AI summary of the abstract below.

JournalMedicine (Baltimore), 2023
Citations6
Relative citation ratio0.63
NIH percentile35
Molecules tirzepatide
Conditions studied Type 2 Diabetes

Abstract

BACKGROUND: Tirzepatide (TZP) is a novel drug for type 2 diabetes mellitus (T2DM), but the gastrointestinal (GI) adverse events (AEs) is a limiting factor in clinical application. Therefore, this study systematically evaluated the GI AEs of TZP for T2DM. METHODS: Clinical trials of TZP for T2DM were retrieved from eight databases published only from the establishment of the database to February 2023. Revman5.3 and TSA0.9.5.10 Beta were used for meta-analysis and trials sequential analysis (TSA). RESULTS: Meta-analysis showed that compared with placebo, total GI AEs, nausea, decreased appetite, constipation and vomiting were significantly higher in all dose groups of TZP (P < .05), while abdominal pain and abdominal distension were comparable (P > .05). TSA showed that the differences in total GI AEs, nausea, decreased appetite and constipation were conclusive.
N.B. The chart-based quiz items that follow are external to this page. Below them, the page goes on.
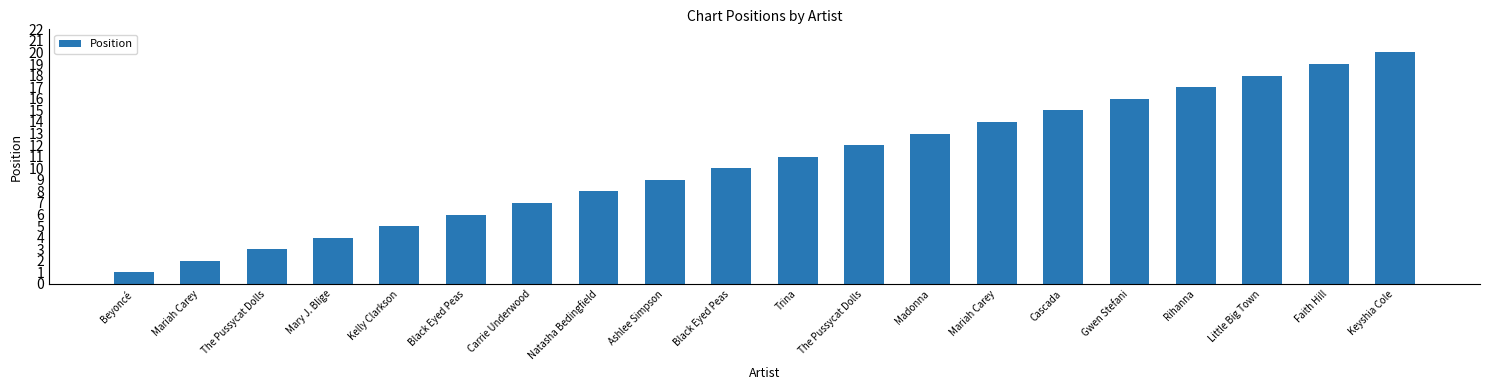

Rank the categories by value from lowest to highest.

Beyoncé, Mariah Carey, The Pussycat Dolls, Mary J. Blige, Kelly Clarkson, Black Eyed Peas, Carrie Underwood, Natasha Bedingfield, Ashlee Simpson, Black Eyed Peas, Trina, The Pussycat Dolls, Madonna, Mariah Carey, Cascada, Gwen Stefani, Rihanna, Little Big Town, Faith Hill, Keyshia Cole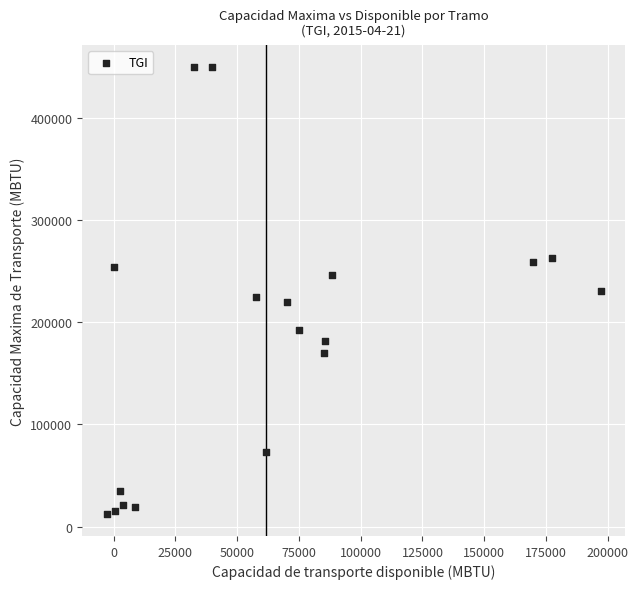

What is the range of X values (max minus min)?

199944.1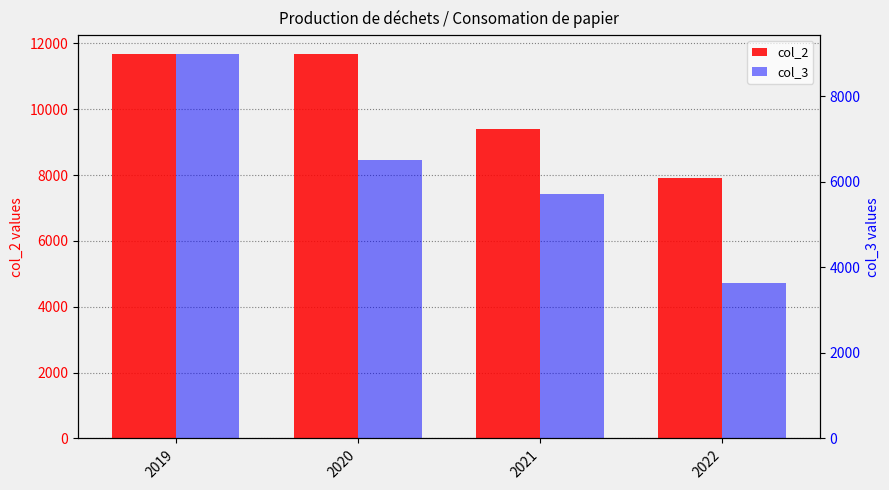

Reading left to right, what are all the values shown in this chart?

col_2: 11663	11663	9402	7913
col_3: 8978	6506	5713	3631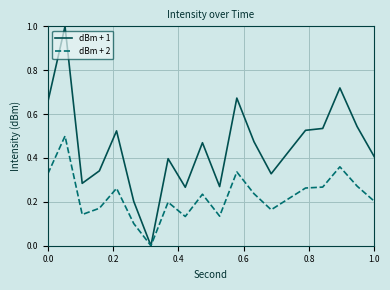

Which series has the largest range (max minus min)?

dBm + 1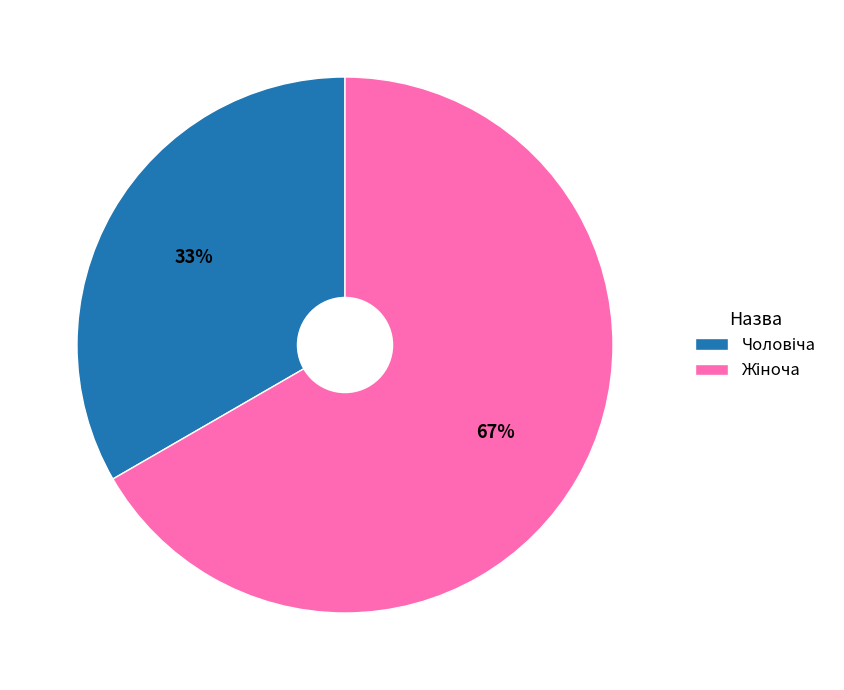

To the nearest percent, what is the average slice percentage?

50%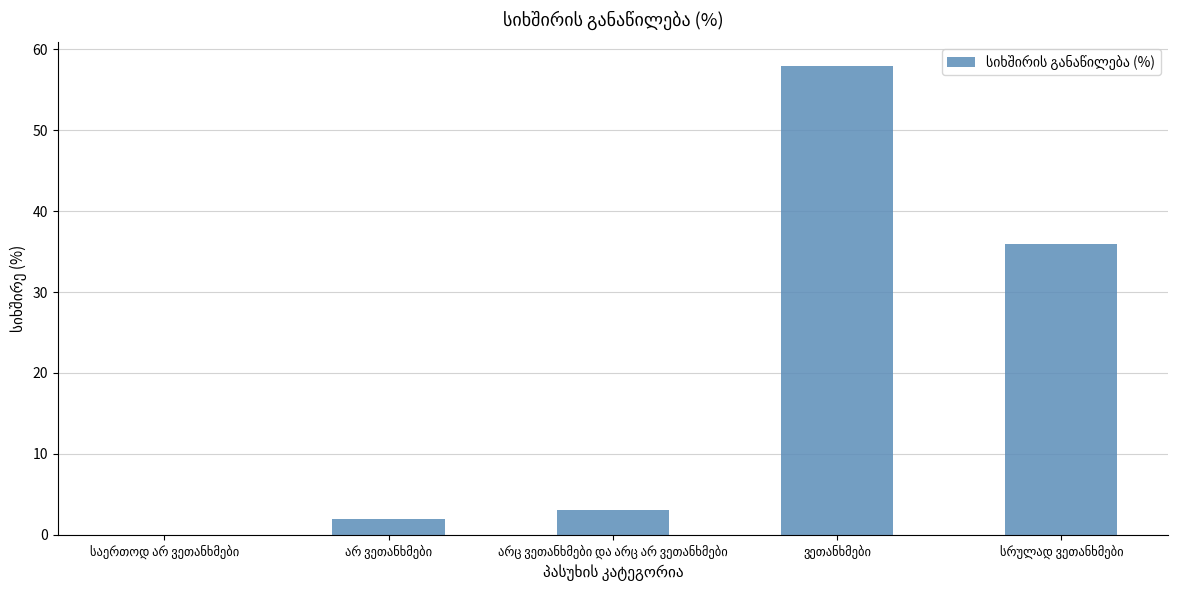

What is the sum of all values?

99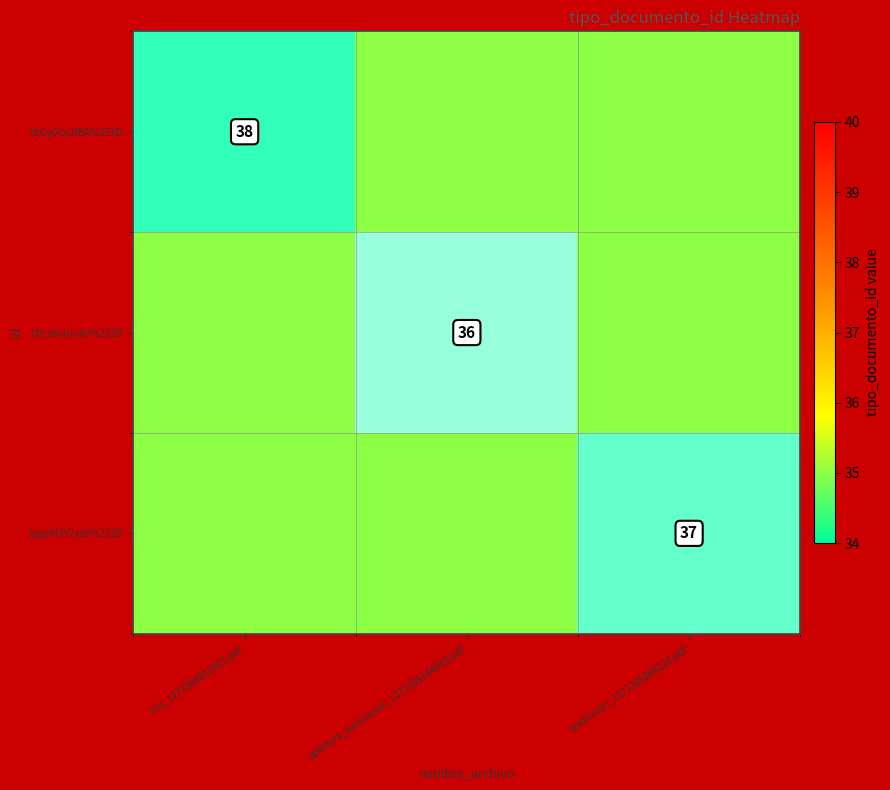

Which series has the largest range (max minus min)?

dzGyjXocHBA%253D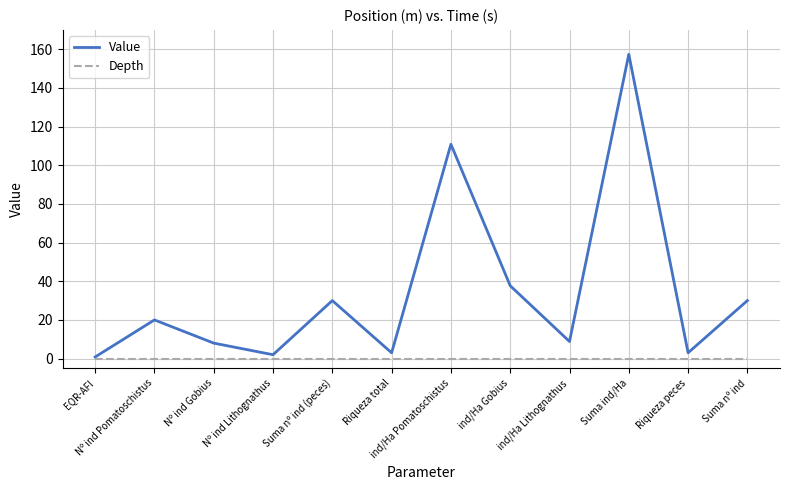

What is the greatest value displayed?

157.4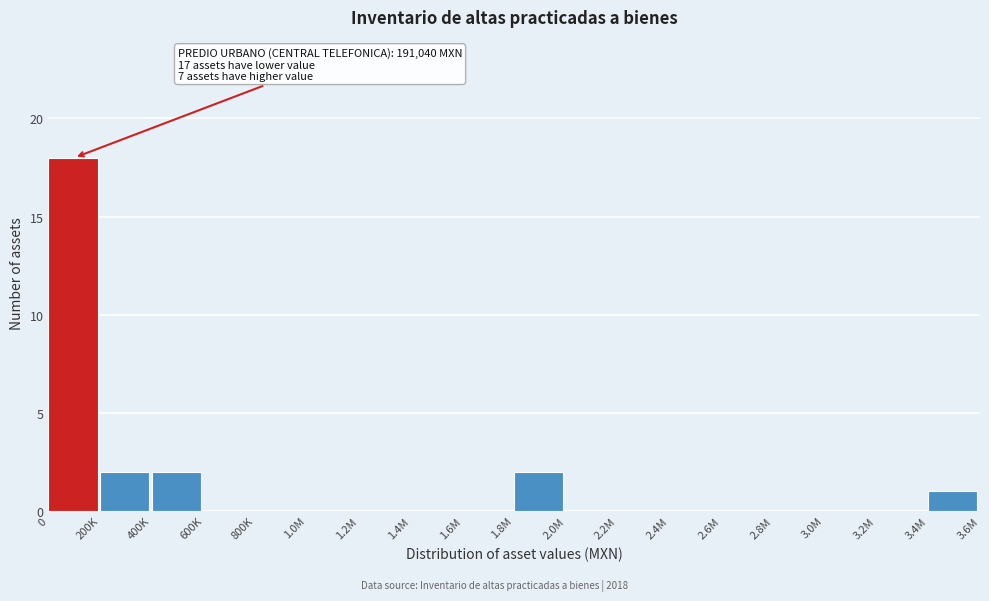

Reading left to right, transcribe all the data shown in this chart.

0=18	200K=2	400K=2	600K=0	800K=0	1.0M=0	1.2M=0	1.4M=0	1.6M=0	1.8M=2	2.0M=0	2.2M=0	2.4M=0	2.6M=0	2.8M=0	3.0M=0	3.2M=0	3.4M=1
Compared with insulin, nausea, diarrhea, vomiting and decreased appetite were significantly increased in all doses of TZP (P < .05), and dyspepsia was significantly increased with TZP 15 mg (P < .05). TSA showed that these differences were all conclusive. Compared with GLP-1 RA, decreased appetite was significantly higher with TZP 5 mg, total GI AEs, decreased appetite and diarrhea were significantly higher with TZP 10 mg (P < .05), while nausea, vomiting, dyspepsia and constipation were significantly different in all dose groups, abdominal pain were not significantly different (P < .05) and TSA showed no conclusive results in this group. CONCLUSION: The GI AEs of TZP were significantly higher than those of placebo and insulin, but comparable to GLP-1 RA. Nausea, diarrhea and decreased appetite are very common GI AEs of TZP, and the incidence is positively correlated with dose. GI AEs of TZP decrease gradually over time, so long-term steady medication may be expected to reduce GI AEs.